Entries from a dataset
□ □ □ □ □ □ □

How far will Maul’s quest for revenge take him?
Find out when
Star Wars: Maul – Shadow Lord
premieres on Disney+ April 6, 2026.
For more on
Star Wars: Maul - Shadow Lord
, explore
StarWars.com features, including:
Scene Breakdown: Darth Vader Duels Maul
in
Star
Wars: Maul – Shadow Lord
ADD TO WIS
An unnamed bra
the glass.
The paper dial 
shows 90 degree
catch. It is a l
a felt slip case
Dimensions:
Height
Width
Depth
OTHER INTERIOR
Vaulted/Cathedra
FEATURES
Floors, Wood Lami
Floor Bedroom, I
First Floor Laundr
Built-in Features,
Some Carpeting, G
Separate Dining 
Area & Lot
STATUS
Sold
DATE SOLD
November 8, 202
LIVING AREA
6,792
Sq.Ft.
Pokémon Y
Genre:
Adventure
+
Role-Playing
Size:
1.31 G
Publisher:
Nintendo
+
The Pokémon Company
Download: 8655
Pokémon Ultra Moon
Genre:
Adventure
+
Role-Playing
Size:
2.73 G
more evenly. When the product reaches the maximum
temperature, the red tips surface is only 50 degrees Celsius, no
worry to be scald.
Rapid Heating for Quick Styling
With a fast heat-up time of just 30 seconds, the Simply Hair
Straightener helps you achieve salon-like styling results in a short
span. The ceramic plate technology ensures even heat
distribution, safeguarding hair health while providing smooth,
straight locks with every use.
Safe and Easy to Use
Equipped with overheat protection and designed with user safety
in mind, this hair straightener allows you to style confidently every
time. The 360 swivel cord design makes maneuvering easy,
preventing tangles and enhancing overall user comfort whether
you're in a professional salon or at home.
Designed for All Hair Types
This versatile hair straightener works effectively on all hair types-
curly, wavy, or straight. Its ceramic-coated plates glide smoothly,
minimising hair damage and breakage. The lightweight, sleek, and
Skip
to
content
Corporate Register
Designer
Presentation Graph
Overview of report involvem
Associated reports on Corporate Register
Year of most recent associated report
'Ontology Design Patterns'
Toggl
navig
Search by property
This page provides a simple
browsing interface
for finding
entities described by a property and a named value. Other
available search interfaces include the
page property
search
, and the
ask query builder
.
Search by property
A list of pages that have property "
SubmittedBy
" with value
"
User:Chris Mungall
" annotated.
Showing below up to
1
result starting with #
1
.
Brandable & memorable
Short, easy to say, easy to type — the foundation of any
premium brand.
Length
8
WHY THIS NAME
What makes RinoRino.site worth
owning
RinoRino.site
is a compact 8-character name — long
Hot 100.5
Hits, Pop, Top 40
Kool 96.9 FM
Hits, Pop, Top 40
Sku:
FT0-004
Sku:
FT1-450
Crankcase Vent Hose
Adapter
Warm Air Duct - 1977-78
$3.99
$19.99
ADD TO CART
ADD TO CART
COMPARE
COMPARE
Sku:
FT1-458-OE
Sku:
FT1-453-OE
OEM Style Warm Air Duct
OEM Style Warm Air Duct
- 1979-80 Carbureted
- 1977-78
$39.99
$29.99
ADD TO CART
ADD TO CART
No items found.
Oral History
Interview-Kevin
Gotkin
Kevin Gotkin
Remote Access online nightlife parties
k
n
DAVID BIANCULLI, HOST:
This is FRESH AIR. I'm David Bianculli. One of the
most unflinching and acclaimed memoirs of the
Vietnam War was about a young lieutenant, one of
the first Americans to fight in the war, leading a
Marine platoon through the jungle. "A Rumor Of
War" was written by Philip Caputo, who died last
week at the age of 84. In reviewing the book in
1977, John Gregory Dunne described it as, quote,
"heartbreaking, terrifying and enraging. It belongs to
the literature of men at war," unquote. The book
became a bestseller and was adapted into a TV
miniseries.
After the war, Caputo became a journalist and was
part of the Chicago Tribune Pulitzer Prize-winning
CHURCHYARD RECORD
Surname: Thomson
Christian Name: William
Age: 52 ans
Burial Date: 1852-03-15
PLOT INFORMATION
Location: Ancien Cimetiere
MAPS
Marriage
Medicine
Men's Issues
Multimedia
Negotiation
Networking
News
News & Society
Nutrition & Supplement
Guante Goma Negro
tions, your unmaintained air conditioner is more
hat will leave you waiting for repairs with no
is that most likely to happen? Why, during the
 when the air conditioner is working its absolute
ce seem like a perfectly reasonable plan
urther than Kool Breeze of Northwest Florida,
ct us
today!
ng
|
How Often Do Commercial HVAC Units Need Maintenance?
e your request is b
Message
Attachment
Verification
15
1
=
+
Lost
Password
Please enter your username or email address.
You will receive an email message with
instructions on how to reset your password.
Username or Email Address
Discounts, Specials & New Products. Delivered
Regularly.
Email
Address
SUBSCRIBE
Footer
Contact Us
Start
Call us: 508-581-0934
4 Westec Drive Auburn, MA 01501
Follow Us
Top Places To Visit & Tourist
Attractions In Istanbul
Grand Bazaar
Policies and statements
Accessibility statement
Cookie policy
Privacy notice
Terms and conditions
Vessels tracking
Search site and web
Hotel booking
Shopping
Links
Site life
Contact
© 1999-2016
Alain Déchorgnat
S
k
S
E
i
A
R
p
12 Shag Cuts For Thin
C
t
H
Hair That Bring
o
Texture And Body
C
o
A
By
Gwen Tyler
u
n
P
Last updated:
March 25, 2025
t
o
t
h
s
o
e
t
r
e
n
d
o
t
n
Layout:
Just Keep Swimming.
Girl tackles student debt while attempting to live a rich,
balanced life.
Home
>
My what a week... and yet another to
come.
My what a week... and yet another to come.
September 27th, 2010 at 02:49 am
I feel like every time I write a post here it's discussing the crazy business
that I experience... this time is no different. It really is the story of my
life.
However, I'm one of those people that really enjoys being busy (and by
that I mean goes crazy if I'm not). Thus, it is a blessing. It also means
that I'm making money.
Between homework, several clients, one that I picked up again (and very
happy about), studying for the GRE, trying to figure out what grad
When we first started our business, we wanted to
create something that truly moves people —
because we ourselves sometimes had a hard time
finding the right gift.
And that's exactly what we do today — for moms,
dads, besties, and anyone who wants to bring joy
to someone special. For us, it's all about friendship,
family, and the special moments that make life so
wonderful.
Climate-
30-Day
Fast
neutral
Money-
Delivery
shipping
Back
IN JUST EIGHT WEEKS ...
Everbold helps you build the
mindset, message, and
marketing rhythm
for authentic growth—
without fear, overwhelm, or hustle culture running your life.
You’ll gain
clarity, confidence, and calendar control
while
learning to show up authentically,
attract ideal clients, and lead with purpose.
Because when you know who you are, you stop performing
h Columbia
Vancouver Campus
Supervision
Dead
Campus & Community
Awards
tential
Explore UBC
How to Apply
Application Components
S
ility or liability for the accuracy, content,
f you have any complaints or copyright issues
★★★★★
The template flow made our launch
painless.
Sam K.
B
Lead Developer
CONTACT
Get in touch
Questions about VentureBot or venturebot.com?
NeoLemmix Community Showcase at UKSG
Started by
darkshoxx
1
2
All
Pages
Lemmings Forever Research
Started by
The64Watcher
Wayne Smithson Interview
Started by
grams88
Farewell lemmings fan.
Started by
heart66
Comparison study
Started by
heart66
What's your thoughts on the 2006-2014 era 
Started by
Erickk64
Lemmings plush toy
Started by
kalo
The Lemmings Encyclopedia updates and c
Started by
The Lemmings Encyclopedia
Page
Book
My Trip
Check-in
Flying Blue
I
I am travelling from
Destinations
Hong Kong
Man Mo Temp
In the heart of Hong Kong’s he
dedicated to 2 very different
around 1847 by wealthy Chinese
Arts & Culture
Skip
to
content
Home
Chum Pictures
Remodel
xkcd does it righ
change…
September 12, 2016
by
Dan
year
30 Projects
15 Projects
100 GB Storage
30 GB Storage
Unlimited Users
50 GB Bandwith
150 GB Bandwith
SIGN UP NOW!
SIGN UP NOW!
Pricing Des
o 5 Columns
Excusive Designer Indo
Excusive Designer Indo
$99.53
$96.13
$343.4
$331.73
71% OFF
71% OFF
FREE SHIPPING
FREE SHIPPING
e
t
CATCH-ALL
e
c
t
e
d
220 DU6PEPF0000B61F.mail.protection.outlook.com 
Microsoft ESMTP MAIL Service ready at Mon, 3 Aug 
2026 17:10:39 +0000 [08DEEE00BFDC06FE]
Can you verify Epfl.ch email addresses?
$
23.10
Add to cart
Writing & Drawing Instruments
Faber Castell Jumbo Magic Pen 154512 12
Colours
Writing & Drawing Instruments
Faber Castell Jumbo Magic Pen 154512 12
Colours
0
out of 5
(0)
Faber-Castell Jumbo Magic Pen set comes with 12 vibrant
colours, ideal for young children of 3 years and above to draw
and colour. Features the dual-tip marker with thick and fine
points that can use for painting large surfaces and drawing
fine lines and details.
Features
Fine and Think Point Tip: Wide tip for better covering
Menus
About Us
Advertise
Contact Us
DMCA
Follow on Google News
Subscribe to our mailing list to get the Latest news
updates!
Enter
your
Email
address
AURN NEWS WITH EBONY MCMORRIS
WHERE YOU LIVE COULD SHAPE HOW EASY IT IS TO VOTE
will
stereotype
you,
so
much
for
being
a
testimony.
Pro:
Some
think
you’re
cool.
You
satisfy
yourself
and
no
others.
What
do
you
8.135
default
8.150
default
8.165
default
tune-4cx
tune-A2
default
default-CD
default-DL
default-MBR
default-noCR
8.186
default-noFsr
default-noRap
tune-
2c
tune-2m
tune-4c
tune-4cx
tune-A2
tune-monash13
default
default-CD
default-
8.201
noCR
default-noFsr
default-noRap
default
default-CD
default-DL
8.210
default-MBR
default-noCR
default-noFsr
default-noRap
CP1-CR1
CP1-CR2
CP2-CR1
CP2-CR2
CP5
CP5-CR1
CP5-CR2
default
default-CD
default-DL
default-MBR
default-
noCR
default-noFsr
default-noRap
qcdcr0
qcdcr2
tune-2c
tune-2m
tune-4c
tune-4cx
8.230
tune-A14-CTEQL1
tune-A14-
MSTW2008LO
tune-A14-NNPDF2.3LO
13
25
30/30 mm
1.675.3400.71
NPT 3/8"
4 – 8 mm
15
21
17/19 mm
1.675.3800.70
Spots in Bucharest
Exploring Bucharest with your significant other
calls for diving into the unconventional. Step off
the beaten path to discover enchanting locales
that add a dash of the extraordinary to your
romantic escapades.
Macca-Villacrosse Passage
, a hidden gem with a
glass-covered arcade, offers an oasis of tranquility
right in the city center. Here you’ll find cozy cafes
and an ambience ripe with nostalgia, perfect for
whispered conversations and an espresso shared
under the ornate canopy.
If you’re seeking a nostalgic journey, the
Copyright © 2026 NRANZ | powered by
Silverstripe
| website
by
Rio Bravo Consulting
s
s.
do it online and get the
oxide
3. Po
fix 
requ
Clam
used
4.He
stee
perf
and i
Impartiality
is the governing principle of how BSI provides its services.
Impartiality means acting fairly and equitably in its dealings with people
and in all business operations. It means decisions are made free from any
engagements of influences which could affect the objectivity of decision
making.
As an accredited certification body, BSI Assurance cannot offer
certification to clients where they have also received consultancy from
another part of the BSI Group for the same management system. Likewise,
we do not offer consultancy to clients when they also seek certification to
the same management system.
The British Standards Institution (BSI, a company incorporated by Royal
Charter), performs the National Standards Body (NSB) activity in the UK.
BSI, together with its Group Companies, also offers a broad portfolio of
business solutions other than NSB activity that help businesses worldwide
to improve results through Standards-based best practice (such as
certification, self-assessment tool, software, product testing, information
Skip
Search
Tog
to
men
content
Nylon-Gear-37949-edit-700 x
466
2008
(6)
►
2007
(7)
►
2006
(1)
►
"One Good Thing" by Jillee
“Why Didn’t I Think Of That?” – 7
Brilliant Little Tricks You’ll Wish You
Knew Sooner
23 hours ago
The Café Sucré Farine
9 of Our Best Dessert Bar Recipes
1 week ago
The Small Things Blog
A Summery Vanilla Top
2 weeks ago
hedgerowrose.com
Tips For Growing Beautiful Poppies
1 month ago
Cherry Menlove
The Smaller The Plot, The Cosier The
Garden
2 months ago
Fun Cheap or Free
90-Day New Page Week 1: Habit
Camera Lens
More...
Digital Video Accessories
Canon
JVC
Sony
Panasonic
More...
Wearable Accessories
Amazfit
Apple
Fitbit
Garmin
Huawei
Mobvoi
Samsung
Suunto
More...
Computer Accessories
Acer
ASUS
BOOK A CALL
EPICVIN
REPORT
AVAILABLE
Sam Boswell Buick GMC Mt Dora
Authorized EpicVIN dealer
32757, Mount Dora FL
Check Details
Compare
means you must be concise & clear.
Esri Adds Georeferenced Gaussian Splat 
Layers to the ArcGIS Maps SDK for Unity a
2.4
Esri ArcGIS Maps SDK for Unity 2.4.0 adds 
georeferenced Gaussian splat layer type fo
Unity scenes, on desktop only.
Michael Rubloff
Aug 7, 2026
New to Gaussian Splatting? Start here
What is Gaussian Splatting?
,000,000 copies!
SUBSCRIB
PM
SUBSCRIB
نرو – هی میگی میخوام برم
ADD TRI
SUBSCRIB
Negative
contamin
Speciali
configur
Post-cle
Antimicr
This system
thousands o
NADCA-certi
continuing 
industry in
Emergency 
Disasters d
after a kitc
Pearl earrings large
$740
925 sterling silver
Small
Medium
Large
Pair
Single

□ □ □ □ □ □ □

Exercise aim: Copy out word for word the lines from the start of the entries through the line with "Floor Bedroom, I", including both of those lines.

Finished task:
How far will Maul’s quest for revenge take him?
Find out when
Star Wars: Maul – Shadow Lord
premieres on Disney+ April 6, 2026.
For more on
Star Wars: Maul - Shadow Lord
, explore
StarWars.com features, including:
Scene Breakdown: Darth Vader Duels Maul
in
Star
Wars: Maul – Shadow Lord
ADD TO WIS
An unnamed bra
the glass.
The paper dial 
shows 90 degree
catch. It is a l
a felt slip case
Dimensions:
Height
Width
Depth
OTHER INTERIOR
Vaulted/Cathedra
FEATURES
Floors, Wood Lami
Floor Bedroom, I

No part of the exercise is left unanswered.